-- Work order 1 --
Reproduce the passage of the MySQL duplicate-row question that runs from "Columns use for" up to and including "import from spreadsheet.".

1

I'm trying to unique row based on multiple columns combine and without using the index/key to do insert update duplicate row. What I need is like INSERT ... ON DUPLICATE KEY, but I can't add index due to the index size limit.

Here is my table design

Table : keyword_content

+--------------------+---------------------+------+-----+---------+----------------+
| Field              | Type                | Null | Key | Default | Extra          |
+--------------------+---------------------+------+-----+---------+----------------+
| id                 | int(10) unsigned    | NO   | PRI | NULL    | auto_increment |
| group_id           | int(10) unsigned    | NO   |     | NULL    |                |
| encoding           | tinyint(3) unsigned | NO   |     | 0       |                |
| content            | text                | NO   |     | NULL    |                |
| active_period      | datetime            | YES  |     | NULL    |                |
| status             | tinyint(3) unsigned | NO   |     | 1       |                |
| flag               | tinyint(1)          | YES  |     | 1       |                |
| description        | text                | YES  |     | NULL    |                |
| updated_by         | varchar(255)        | YES  |     | NULL    |                |
| updated_at         | datetime            | YES  |     | NULL    |                |
+--------------------+---------------------+------+-----+---------+----------------+

Columns use for unique row are:

  • group_id
  • content
  • status

I've also tried to handle the process in PHP by separate out what to insert/update, but it cause performance issue due to quantities of data import from spreadsheet.

Deno
  • 434
  • 4
  • 16
  • 1
    Possible duplicate of ["INSERT IGNORE" vs "INSERT ... ON DUPLICATE KEY UPDATE"](https://stackoverflow.com/questions/548541/insert-ignore-vs-insert-on-duplicate-key-update) – Farrukh Sarmad Feb 02 '18 at 07:49
  • I can't add any key to make it unique due to the index size limit. Anyway, thank for your comment. – Deno Feb 02 '18 at 08:07

1 Answers1

1

From what I understand, you cannot add a combined index on the 3 columns because that will get too big because of the content.

-- Records provided --
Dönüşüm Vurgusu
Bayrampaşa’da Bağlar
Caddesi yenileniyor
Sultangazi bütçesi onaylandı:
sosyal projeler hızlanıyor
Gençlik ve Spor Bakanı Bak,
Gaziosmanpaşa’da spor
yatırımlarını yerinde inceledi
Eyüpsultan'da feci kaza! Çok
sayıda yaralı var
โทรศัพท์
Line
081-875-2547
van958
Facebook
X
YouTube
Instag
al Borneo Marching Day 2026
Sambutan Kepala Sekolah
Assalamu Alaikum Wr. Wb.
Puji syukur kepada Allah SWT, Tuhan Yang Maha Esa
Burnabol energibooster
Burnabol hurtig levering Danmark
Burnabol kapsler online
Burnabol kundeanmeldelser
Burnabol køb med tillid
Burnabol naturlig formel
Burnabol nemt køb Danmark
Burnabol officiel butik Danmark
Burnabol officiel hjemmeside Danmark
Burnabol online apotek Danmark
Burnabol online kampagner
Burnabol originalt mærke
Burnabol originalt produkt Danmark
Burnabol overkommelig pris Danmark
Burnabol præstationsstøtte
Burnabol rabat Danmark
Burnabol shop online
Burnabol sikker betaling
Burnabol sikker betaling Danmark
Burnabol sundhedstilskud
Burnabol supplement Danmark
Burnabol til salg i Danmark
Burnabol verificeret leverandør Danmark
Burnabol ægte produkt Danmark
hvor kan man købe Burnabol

-- Work order 2 --
Convert every line of the records above into a JSON list of strings, with one string per line and blank lines omitted.

-- Answer section 1 --
Columns use for unique row are:

  • group_id
  • content
  • status

I've also tried to handle the process in PHP by separate out what to insert/update, but it cause performance issue due to quantities of data import from spreadsheet.

-- Answer section 2 --
[
  "Dönüşüm Vurgusu",
  "Bayrampaşa’da Bağlar",
  "Caddesi yenileniyor",
  "Sultangazi bütçesi onaylandı:",
  "sosyal projeler hızlanıyor",
  "Gençlik ve Spor Bakanı Bak,",
  "Gaziosmanpaşa’da spor",
  "yatırımlarını yerinde inceledi",
  "Eyüpsultan'da feci kaza! Çok",
  "sayıda yaralı var",
  "โทรศัพท์",
  "Line",
  "081-875-2547",
  "van958",
  "Facebook",
  "X",
  "YouTube",
  "Instag",
  "al Borneo Marching Day 2026",
  "Sambutan Kepala Sekolah",
  "Assalamu Alaikum Wr. Wb.",
  "Puji syukur kepada Allah SWT, Tuhan Yang Maha Esa",
  "Burnabol energibooster",
  "Burnabol hurtig levering Danmark",
  "Burnabol kapsler online",
  "Burnabol kundeanmeldelser",
  "Burnabol køb med tillid",
  "Burnabol naturlig formel",
  "Burnabol nemt køb Danmark",
  "Burnabol officiel butik Danmark",
  "Burnabol officiel hjemmeside Danmark",
  "Burnabol online apotek Danmark",
  "Burnabol online kampagner",
  "Burnabol originalt mærke",
  "Burnabol originalt produkt Danmark",
  "Burnabol overkommelig pris Danmark",
  "Burnabol præstationsstøtte",
  "Burnabol rabat Danmark",
  "Burnabol shop online",
  "Burnabol sikker betaling",
  "Burnabol sikker betaling Danmark",
  "Burnabol sundhedstilskud",
  "Burnabol supplement Danmark",
  "Burnabol til salg i Danmark",
  "Burnabol verificeret leverandør Danmark",
  "Burnabol ægte produkt Danmark",
  "hvor kan man købe Burnabol"
]